Independent filmmaker Alaskan Nomad Productions brings on the terror in “Rain Bringer”. Director/co-writer Sean Morris and screenwriter Bryan Davidson tie in a violent lynching in the 1930’s, serial killings in 1965, and vicious murders in the present.
What is it that links this series of brutal events to the normally quiet suburb of Greeley County?
That’s the question that Trent Calavados must answer after his mother takes her own life, leaving him with only a cryptic suicide note avowing that their family is cursed. Hyper-intelligent and introverted, abandoned long ago by his father, and an outcast at his high school, Trent is now completely alone.
Brett Harris is an award-winning journalist for the Free-Enterprise, the local newspaper in Greeley. Although the Free-Enterprise is highly respected, Harris is not. He’s pushy, belligerent and has a habit of rubbing the wrong people the wrong way. If he weren’t so good at his job, chances are he wouldn’t have one. Harris is assigned to cover the recent murders in Greeley. Two things stand out about the killings: the unexplainably bizarre and violent method in which they are carried out and the veiled similarities to a stream of killings that happened in the area over 30 years ago.
While on a school field trip to the local museum, Trent stumbles upon some hidden archival photos. The confidential series of pictures begin with a brutal beating that occurred in Greeley in the 1930’s, and end with the lynching of a tall, mysterious and obscured stranger. Using hints buried deep within the photos, Trent begins to speculate that links to the present-day killings may run deeper than anyone had imagined.
After reading Harris’s articles on the recent murders, Trent tracks him down, believing that the reporter has insights and resources that could benefit them both. Together they begin to piece together a string of tangled and seemingly unrelated events.

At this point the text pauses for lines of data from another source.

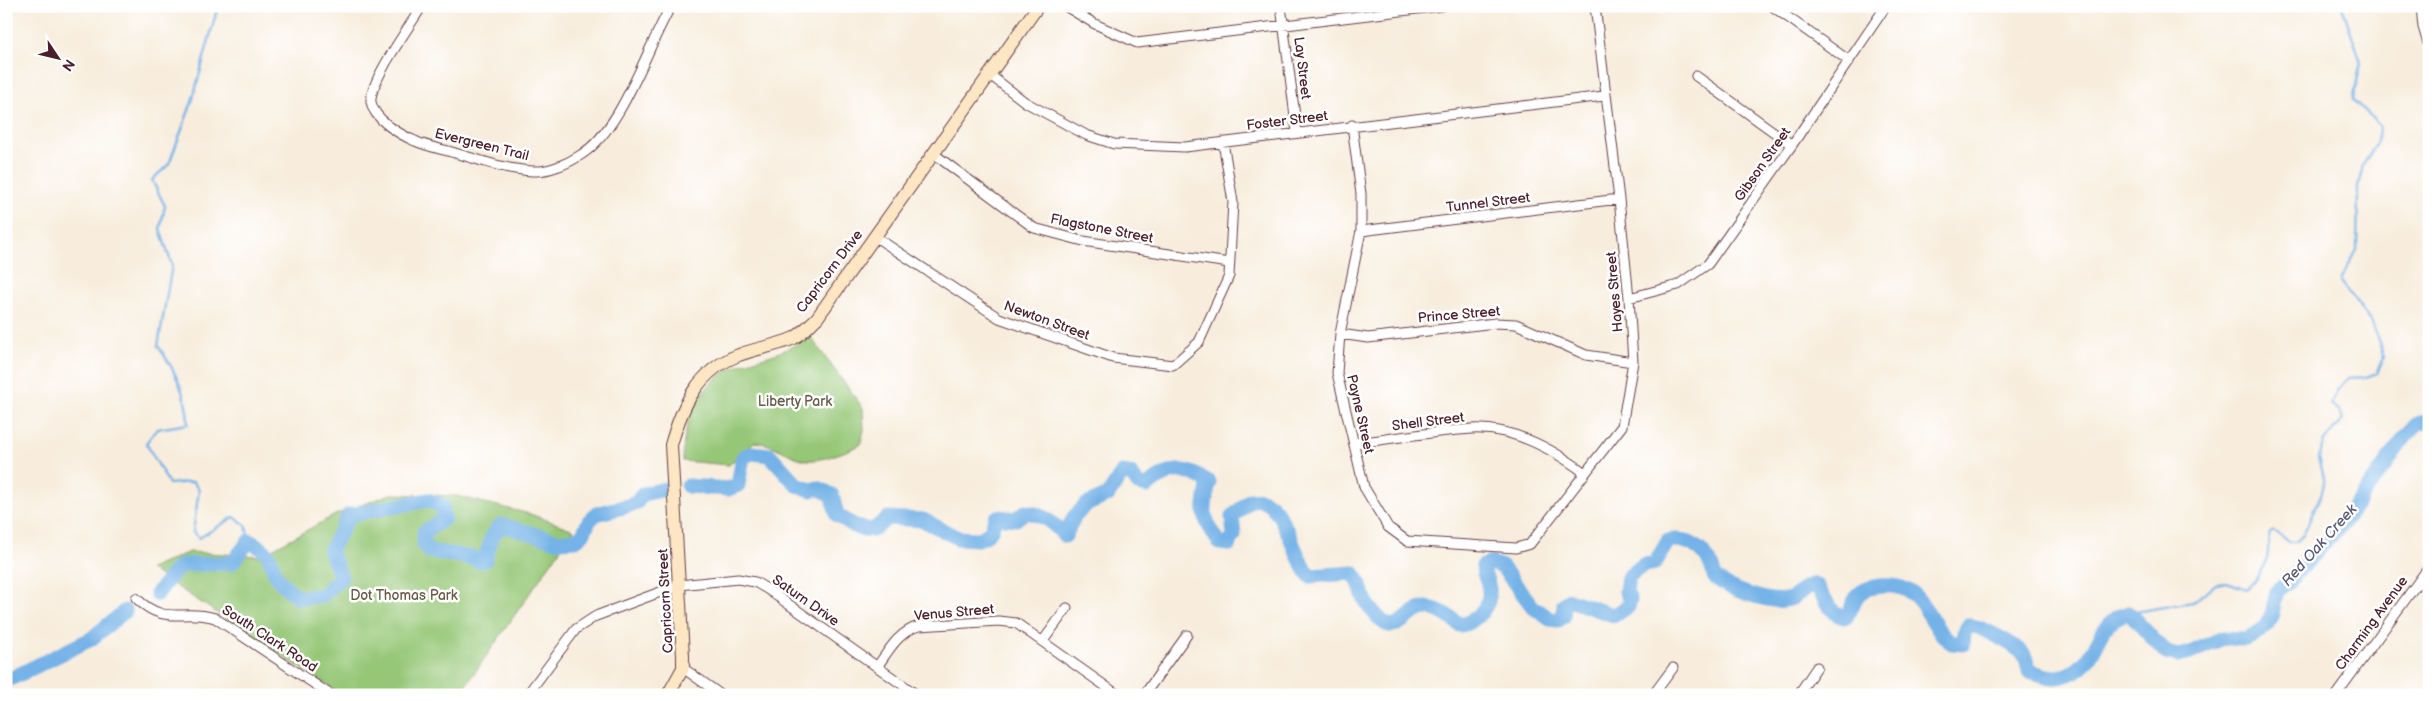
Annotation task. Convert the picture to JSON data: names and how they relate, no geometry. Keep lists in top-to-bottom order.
{
  "streets": {
    "street": [
      "Lay Street",
      "Foster Street",
      "Evergreen Trail",
      "Gibson Street",
      "Tunnel Street",
      "Flagstone Street",
      "Capricorn Drive",
      "Hayes Street",
      "Prince Street",
      "Newton Street",
      "Payne Street",
      "Shell Street",
      "Saturn Drive",
      "Capricorn Street",
      "Venus Street",
      "Charming Avenue",
      "South Clark Road"
    ]
  },
  "crossings": [
    ["Lay Street", "Foster Street"],
    ["Foster Street", "Capricorn Drive"],
    ["Foster Street", "Hayes Street"],
    ["Foster Street", "Payne Street"],
    ["Gibson Street", "Hayes Street"],
    ["Tunnel Street", "Hayes Street"],
    ["Tunnel Street", "Payne Street"],
    ["Flagstone Street", "Capricorn Drive"],
    ["Flagstone Street", "Newton Street"],
    ["Capricorn Drive", "Newton Street"],
    ["Capricorn Drive", "Capricorn Street"],
    ["Hayes Street", "Prince Street"],
    ["Hayes Street", "Payne Street"],
    ["Hayes Street", "Shell Street"],
    ["Prince Street", "Payne Street"],
    ["Payne Street", "Shell Street"],
    ["Saturn Drive", "Capricorn Street"],
    ["Saturn Drive", "Venus Street"]
  ],
  "water": ["Red Oak Creek"],
  "parks": ["Liberty Park", "Dot Thomas Park"],
  "north": "bottom right"
}
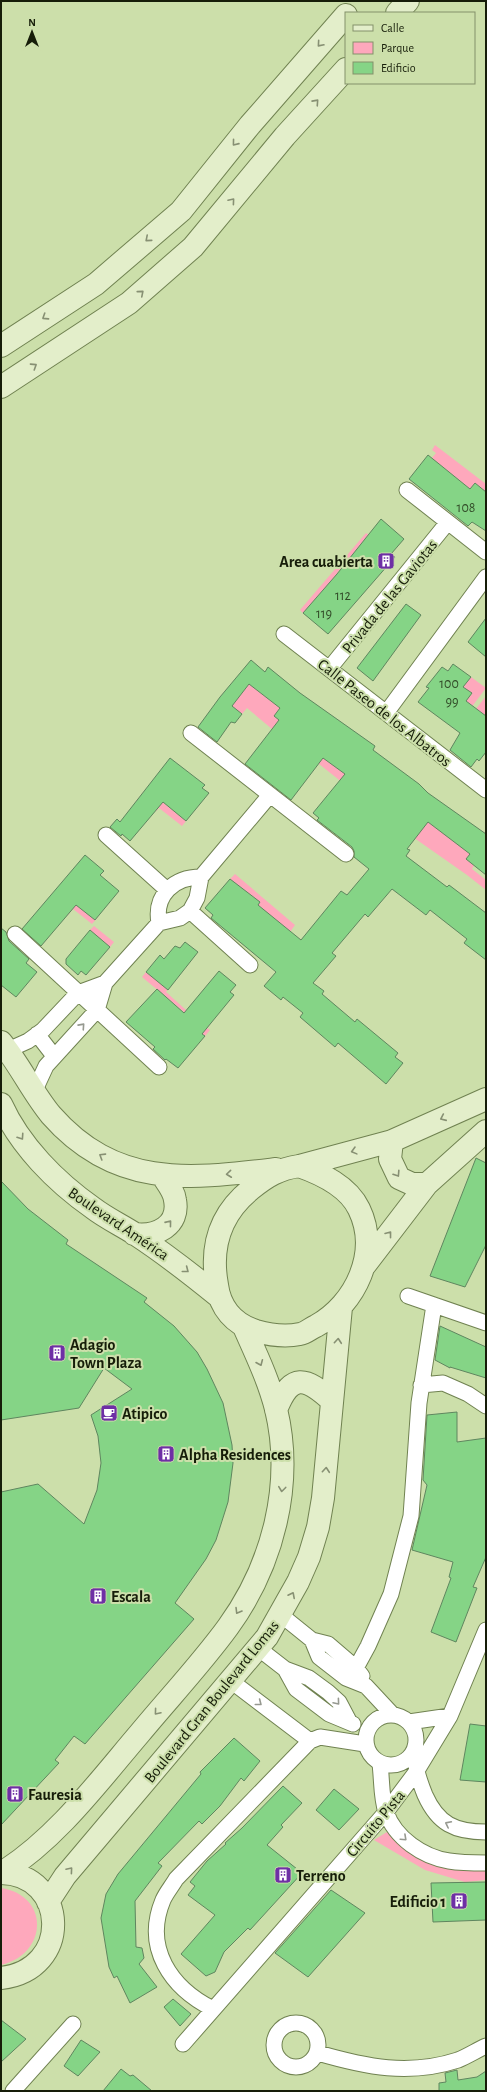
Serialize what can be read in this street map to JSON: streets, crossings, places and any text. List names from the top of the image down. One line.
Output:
{"streets":{"main road":["Boulevard América","Boulevard Gran Boulevard Lomas"],"street":["Privada de las Gaviotas","Calle Paseo de los Albatros","Circuito Pista"]},"crossings":[["Privada de las Gaviotas","Calle Paseo de los Albatros"]],"places":{"building":["Area cuabierta","Adagio Town Plaza","Alpha Residences","Escala","Fauresia","Terreno","Edificio 1"],"cafe":["Atipico"]},"house_numbers":["108","112","119","100","99"],"legend":["Calle","Parque","Edificio"],"north":"top"}
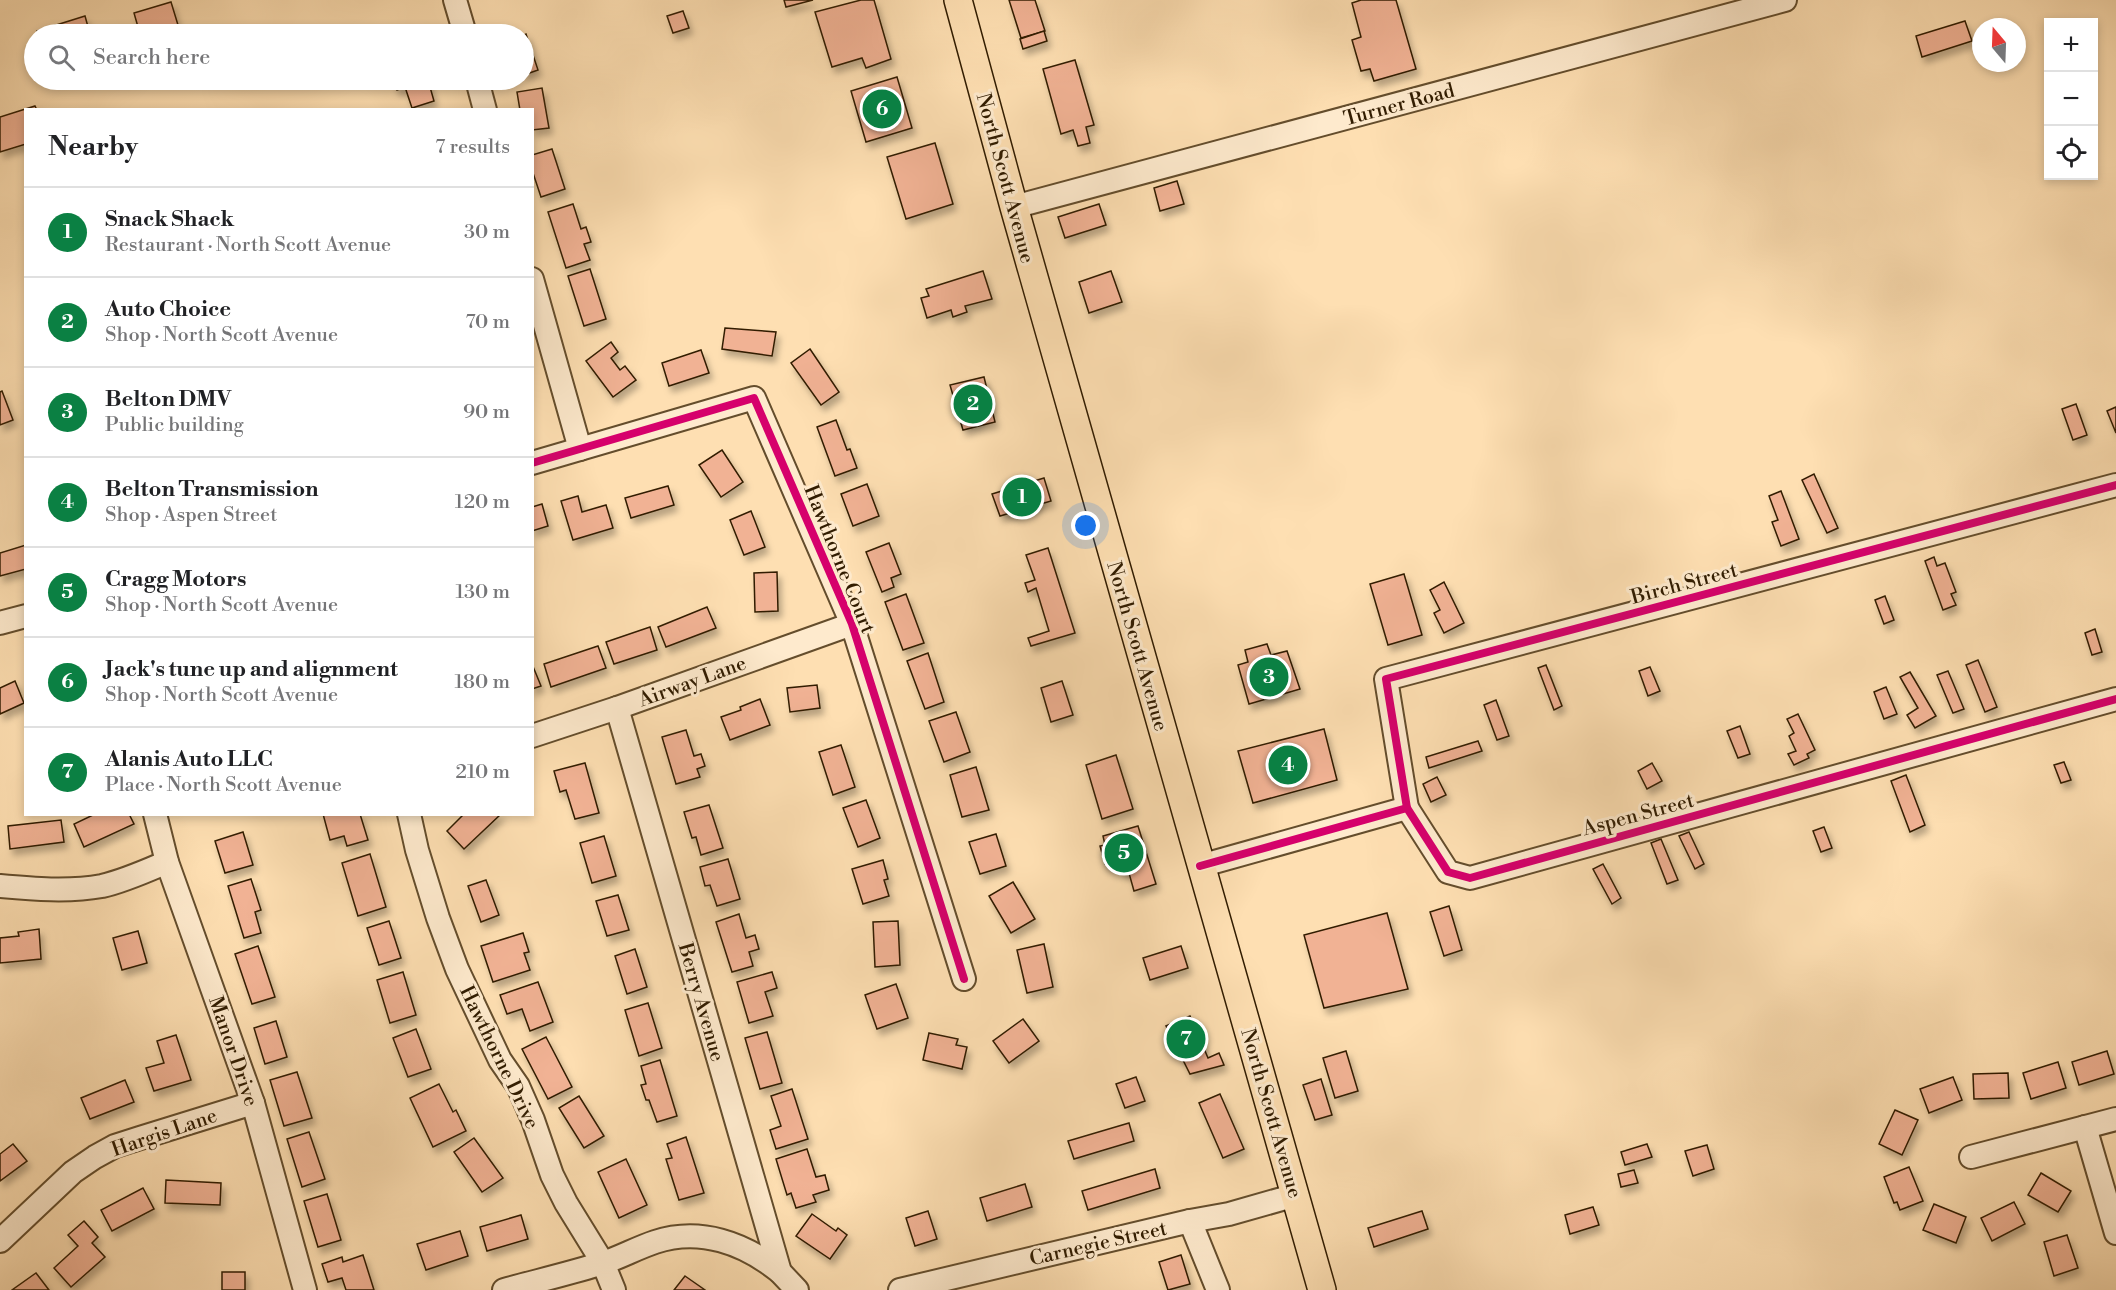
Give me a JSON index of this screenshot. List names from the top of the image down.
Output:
{
  "streets": {
    "main road": ["North Scott Avenue"],
    "street": [
      "Turner Road",
      "Hawthorne Court",
      "Birch Street",
      "Airway Lane",
      "Aspen Street",
      "Berry Avenue",
      "Manor Drive",
      "Hawthorne Drive",
      "Hargis Lane",
      "Carnegie Street"
    ]
  },
  "crossings": [
    ["Turner Road", "North Scott Avenue"],
    ["North Scott Avenue", "Carnegie Street"],
    ["Hawthorne Court", "Airway Lane"],
    ["Birch Street", "Aspen Street"],
    ["Airway Lane", "Berry Avenue"],
    ["Manor Drive", "Hargis Lane"]
  ],
  "north": "top",
  "page": {
    "map_buttons": ["+", "−"],
    "search": "Search here",
    "pins": [
      "6",
      "2",
      "1",
      "3",
      "4",
      "5",
      "7"
    ],
    "heading": ["Nearby", "7 results"],
    "list": [
      {
        "mark": "1",
        "name": "Snack Shack",
        "note": "Restaurant · North Scott Avenue",
        "value": "30 m"
      },
      {
        "mark": "2",
        "name": "Auto Choice",
        "note": "Shop · North Scott Avenue",
        "value": "70 m"
      },
      {
        "mark": "3",
        "name": "Belton DMV",
        "note": "Public building",
        "value": "90 m"
      },
      {
        "mark": "4",
        "name": "Belton Transmission",
        "note": "Shop · Aspen Street",
        "value": "120 m"
      },
      {
        "mark": "5",
        "name": "Cragg Motors",
        "note": "Shop · North Scott Avenue",
        "value": "130 m"
      },
      {
        "mark": "6",
        "name": "Jack's tune up and alignment",
        "note": "Shop · North Scott Avenue",
        "value": "180 m"
      },
      {
        "mark": "7",
        "name": "Alanis Auto LLC",
        "note": "Place · North Scott Avenue",
        "value": "210 m"
      }
    ]
  }
}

Things become uneasy as Trent begins to have periodic psychological episodes, haunted by living hallucinations of his deceased mother.
In the meantime, the wave of murders continue with increasing depravity in Greeley, each orchestrated by a mute, grisly, hooded creature. The massacres are disturbing in their efficiency and purpose. Each slaying leaves us with new clues – murder weapons, names, bodies propped up and posed as if part of a morbid ritual. But the clues only seem to lead to more questions.
Through a series of shocking discoveries and wicked twists, Trent and Harris find that there are shadowy people in the sleepy town of Greeley who have plenty to hide, that Trent himself could have something to do with the murders, and that the answers to all of these questions are likely locked inside the tortured mind of someone who hasn’t spoken in over 30 years. The circle of violence continues, climaxing in a surprise ending that is as illuminating as it is horrifying.